Sally passa così dall'essere la final girl definitiva all'eroina bad ass vendicativa della situazione che agisce incurante delle ferite o dei pericoli, quasi fosse la controparte di quel Leatherface - anch'egli snaturato - che viene nuovamente messo sullo stesso piano dei colleghi di altri franchise horror (implacabile, invincibile, immortale), quando in realtà è l'espressione stessa del disagio della sua condizione di menomato fisico e mentale, addestrato ad uccidere gli uomini come si uccidono gli animali per poi trattarli allo stesso modo, come cibo e materiale per suppellettili.

Un bruto che aggredisce d'impulso chi s'intrufola in casa propria (cogliendo l'occasione per fare provviste) e che corre spaventato alla finestra dopo aver capito anche nel suo cervello bacato di non trovarsi di fronte ad un caso isolato, ma forse anche ad una minaccia alla sua famiglia, al punto da gettare l'arma e mettersi le mani in faccia dalla disperazione.
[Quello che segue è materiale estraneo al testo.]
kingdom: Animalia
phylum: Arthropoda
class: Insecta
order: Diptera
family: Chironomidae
Un mentalmente disabile vittima dei soprusi del Cuoco, che lo malmena se sbaglia qualcosa, lo sgrida e gli sbraita contro, facendolo fuggire riparandosi il capo; lui, che con un colpo potrebbe stenderlo all'istante, eppure, soffre in religiosa soggezione.
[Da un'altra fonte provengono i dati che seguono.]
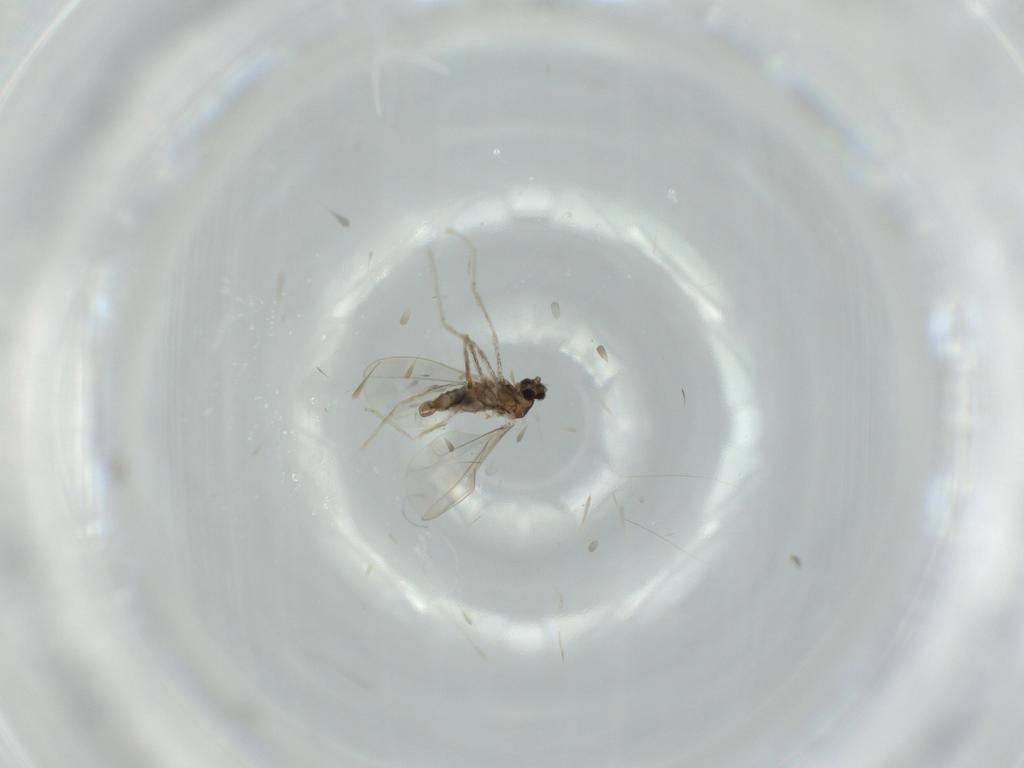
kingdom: Animalia
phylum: Arthropoda
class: Insecta
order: Diptera
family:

Leatherface è questo, un bambinone nel corpo di un uomo che indossa una maschera per essere altro da sé, vittima di un'esistenza che non dovrebbe appartenergli e che forse non capisce nemmeno le conseguenze dei propri gesti, talmente è intento ad assecondare i dettami della famiglia e a ritenerli la propria macabra quotidianità. Nessuno spirito implacabile, tanto meno immortale, come dimostrano le grida di dolore quando si ferisce con la motosega nell'inseguimento finale di Sally nel film del '74.
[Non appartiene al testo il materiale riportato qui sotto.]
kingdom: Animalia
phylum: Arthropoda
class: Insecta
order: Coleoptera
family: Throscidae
Un uomo in carne ed ossa, che soffre, gioisce e impreca e che è solo un tassello della realtà deviata che lo circonda. Quel contesto marcescente che si annida nel profondo sud degli Stati Uniti e che si autoalimenta nella sua indole cimiteriale e putrida che rappresenta l'estremizzazione satirica e orrorifica delle certezze americane, del progresso, delle bugie del Watergate e del Vietnam. Nel titolo capostipite tutto - dalla campagna, alla stazione di servizio con l'insegna "We Slaughter" (Noi Macelliamo"), fino alla casa di Leatherface - trasmette una putrefatta mitologia di luoghi, vittime e carnefici. Su Netflix il massimo a cui possiamo ambire è un assurdo bus-party sul quale sfogare tutto il gore e lo splatter cari a Fede Alvarez.

Non basta nel film del 2022 qualche riferimento diegetico al fatto che Lila sia stata vittima di una sparatoria nel suo liceo, perché ciò servirà solo a farle imbracciare un'arma nel finale, senza un reale valore, tema o sofferenza di fondo che resista di fronte alla necessità di difendersi dalla minaccia di Leatherface. Hooper non pone mai una dichiarazione d'intenti politica o sociale nella sua opera, perché quest'ultima traspare dal contesto e dalle azioni dei suoi personaggi e antagonisti, come dovrebbe accadere in ogni buona opera. L'unica cosa che è riuscita a David Garcia Blue è far odiare i propri personaggi alla sua stessa pellicola, come il film originale (il petulante fratello di Sally vi dice qualcosa?), così da lasciarsi abbandonare al loro inevitabile massacro con qualche rimorso in meno.